The Apsaras of Angkor

When photojournalist Christophe Loviny arrived in Cambodia in 1988, little was left of the country he had heard of from people who lived here before the Khmer Rouge takeover in 1975. “Beauty had disappeared,” he said.

And yet, since the Vietnamese forces had ousted Pol Pot in 1979, Cambodians had tried to restore some normalcy in the country. Dance and music had returned with the help of the few artists who had survived.

Loviny went about compiling photo archives of the time. “Instead of documenting Cambodia’s tragedy, I decided to document its cultural renaissance,” he said.

He chose to represent this through traditional dance because “dance is at the heart of Cambodia’s identity,” he said.

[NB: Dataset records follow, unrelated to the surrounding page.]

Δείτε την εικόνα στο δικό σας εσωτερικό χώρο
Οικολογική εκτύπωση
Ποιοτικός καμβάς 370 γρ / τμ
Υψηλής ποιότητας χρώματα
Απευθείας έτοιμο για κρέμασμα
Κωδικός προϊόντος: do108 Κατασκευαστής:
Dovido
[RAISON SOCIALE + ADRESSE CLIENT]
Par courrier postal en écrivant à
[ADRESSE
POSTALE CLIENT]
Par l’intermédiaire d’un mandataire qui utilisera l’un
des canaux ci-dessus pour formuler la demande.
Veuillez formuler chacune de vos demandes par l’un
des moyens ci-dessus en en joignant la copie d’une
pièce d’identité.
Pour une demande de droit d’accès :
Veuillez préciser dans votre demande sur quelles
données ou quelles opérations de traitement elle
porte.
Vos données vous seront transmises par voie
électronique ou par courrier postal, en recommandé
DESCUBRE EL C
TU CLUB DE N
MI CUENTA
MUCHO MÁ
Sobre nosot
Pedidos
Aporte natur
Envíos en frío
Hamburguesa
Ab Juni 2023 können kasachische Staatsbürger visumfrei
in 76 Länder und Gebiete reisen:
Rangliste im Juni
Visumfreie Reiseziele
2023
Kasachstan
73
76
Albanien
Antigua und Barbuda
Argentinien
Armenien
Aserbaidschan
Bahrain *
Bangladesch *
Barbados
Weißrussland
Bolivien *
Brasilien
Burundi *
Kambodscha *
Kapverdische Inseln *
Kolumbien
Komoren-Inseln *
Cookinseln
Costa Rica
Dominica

His project expanded into a photo history of Cambodia through dance. His book “Les danseuses sacrees d’Angkor,” or sacred dancers of Angkor, was published in 2002 by Seuil Jazz Editions in Paris. The Khmer version, titled “Tep Apsar Ney Angkor,” was published by the NGO Sipar and officially launched last month.

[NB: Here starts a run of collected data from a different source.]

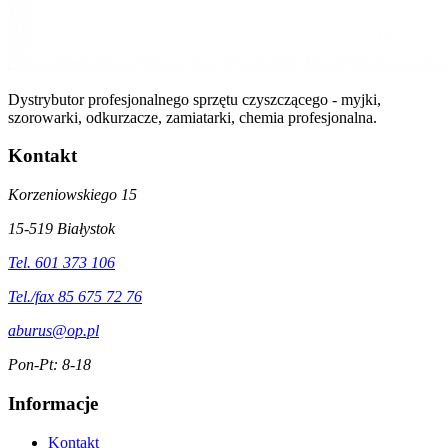
Dystrybutor profesjonalnego sprzętu czyszczącego - myjki,
szorowarki, odkurzacze, zamiatarki, chemia profesjonalna.
Kontakt
Korzeniowskiego 15
15-519 Białystok
Tel. 601 373 106
Tel./fax 85 675 72 76
aburus@op.pl
Pon-Pt: 8-18
Informacje
Kontakt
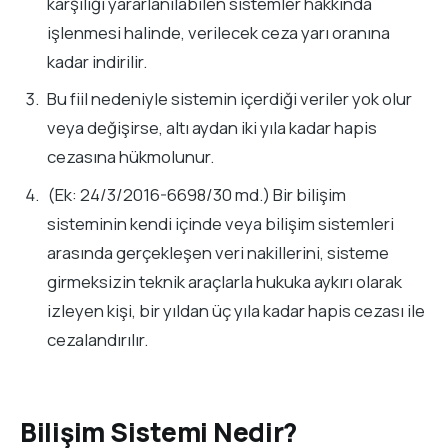
karşılığı yararlanılabilen sistemler hakkında
işlenmesi halinde, verilecek ceza yarı oranına
kadar indirilir.
Bu fiil nedeniyle sistemin içerdiği veriler yok olur
veya değişirse, altı aydan iki yıla kadar hapis
cezasına hükmolunur.
(Ek: 24/3/2016-6698/30 md.) Bir bilişim
sisteminin kendi içinde veya bilişim sistemleri
arasında gerçekleşen veri nakillerini, sisteme
girmeksizin teknik araçlarla hukuka aykırı olarak
izleyen kişi, bir yıldan üç yıla kadar hapis cezası ile
cezalandırılır.
Bilişim Sistemi Nedir?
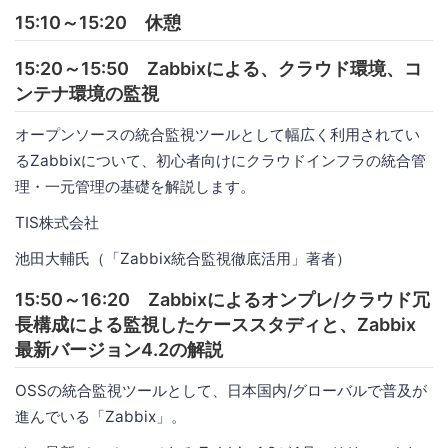
15:10～15:20 休憩
15:20～15:50 Zabbixによる、クラウド環境、コ
ンテナ環境の監視
オープンソースの統合監視ツールとして幅広く利用されてい
るZabbixについて、初心者向けにクラウドインフラの統合管
理・一元管理の基礎を解説します。
TIS株式会社
池田大輔氏（「Zabbix統合監視徹底活用」著者）
15:50～16:20 Zabbixによるオンプレ/クラウド冗
長構成による監視したケーススタディと、Zabbix
最新バージョン4.2の解説
OSSの統合監視ツールとして、日本国内/グローバルで普及が
進んでいる「Zabbix」。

Similar in content, the French and Khmer versions are large, hardcover books with color photos printed on heavy, glossy paper. The photo of a Royal Ballet dancer from the 1900s appears on the cover of the French book.

But, for the Khmer version, Loviny picked the photo of a Royal Ballet dancer he had taken at Angkor Wat, and which, he said, reflects the theme of the book. Photographed on the temple’s third and highest level with the top of trees in the background, dancer Ouk Phalla appears as though about to take flight, kneeling in a classic position near the sculpture of two apsaras on a column.

Loviny’s photos of dance classes at the Royal University of Fine Arts, scenes from the Tep Monorom ballet, and dancers at Angkor’s temples are mixed with historical ones Loviny obtained from research institutions and private collectors in France and Cambodia.

There is the photo of a rehearsal at the Royal Palace in 1921 and of Princess Buppha Devi performing in Paris in 1964.

Proeung Chhieng is also featured rehearsing in the 1960s; now dean of the Faculty of Choreographic Arts, he was one of the first male dancers to perform Hanuman when Queen Kossamak, the mother of retired King Norodom Sihanouk, put an end to the all-female Royal Ballet tradition and allowed men to play monkey roles.

Illustrations in the book also include sketches by Auguste Rodin. The French sculptor fell in love with the dancers during a performance of the Royal Ballet in Paris in 1906, and drew them as flowing figures in muted colors. King Sisowath had come to France in 1906 for the Colonial Exhibition of Marseilles with 42 dancers, 12 musicians and eight singers in his suite.

The book was translated to Khmer by Khieu Kanharith, Minister of Information, whom Loviny knew when the minister was editor in chief of the weekly publication Kampuchea, he said.

Texts consist of historical documents and researchers’ essays. The chapter on Westerners’ first encounters with Angkor contains a text of Diogo do Couto, a Portuguese Capuchin friar who visited the site around 1585. He calls Angkor Wat’s design “so strange that it cannot be described with a pen nor can it be compared with any other monument in the world.”

In the first chapter of the book, Suppya Bru-Nut, an ancient Khmer researcher, recounts the day of a dancer in the reign of Jayavarman VII 800 years ago. The 15-year-old apsara, or celestial dancer as Royal Ballet dancers were called, would get up in the middle of the night, put on her ceremonial clothes, elaborate headgear and crown jewels, and join torchlight procession to the Bayon temple, where she would dance at dawn in a religious ceremony, her bare feet gliding on rose petals strewn over the stones.

A 1913 text of George Groslier, the founder of the National Museum, relates the life of dancers at the court of King Sisowath in the 1900s. “The King lives constantly surrounded by his wives and his dancers,” who played music, sang and danced for him, he wrote.

The 20 most beautiful dancers of the Royal Ballet were assigned to the King’s chambers on a four-day rotation, said Groslier. They were forbidden physical contact with men other than the King, and rarely left the palace. If one was authorized to visit her family, jealous rivals would spread rumors about her and even send spies to watch her in the hope of getting her expelled, wrote Groslier.

Sipar, which specializes in books for children and teenagers, saw this book as an opportunity to provide Cambodians with a lavishly illustrated book on one of their cultural traditions, said Sun Heng Meng Chheang, director of Sipar’s book series. “This book is the first of its kind in Khmer. Such quality books on Cambodian arts and culture usually are published in foreign languages,” he said.

The publishing of Tep Apsar Ney Angkor was sponsored by retired King Norodom Sihanouk, Sokimex and the French Cultural Center and supported by Apsara Authority, the UN Educational, Scientific and Cultural Organization, and numerous agencies and private organizations.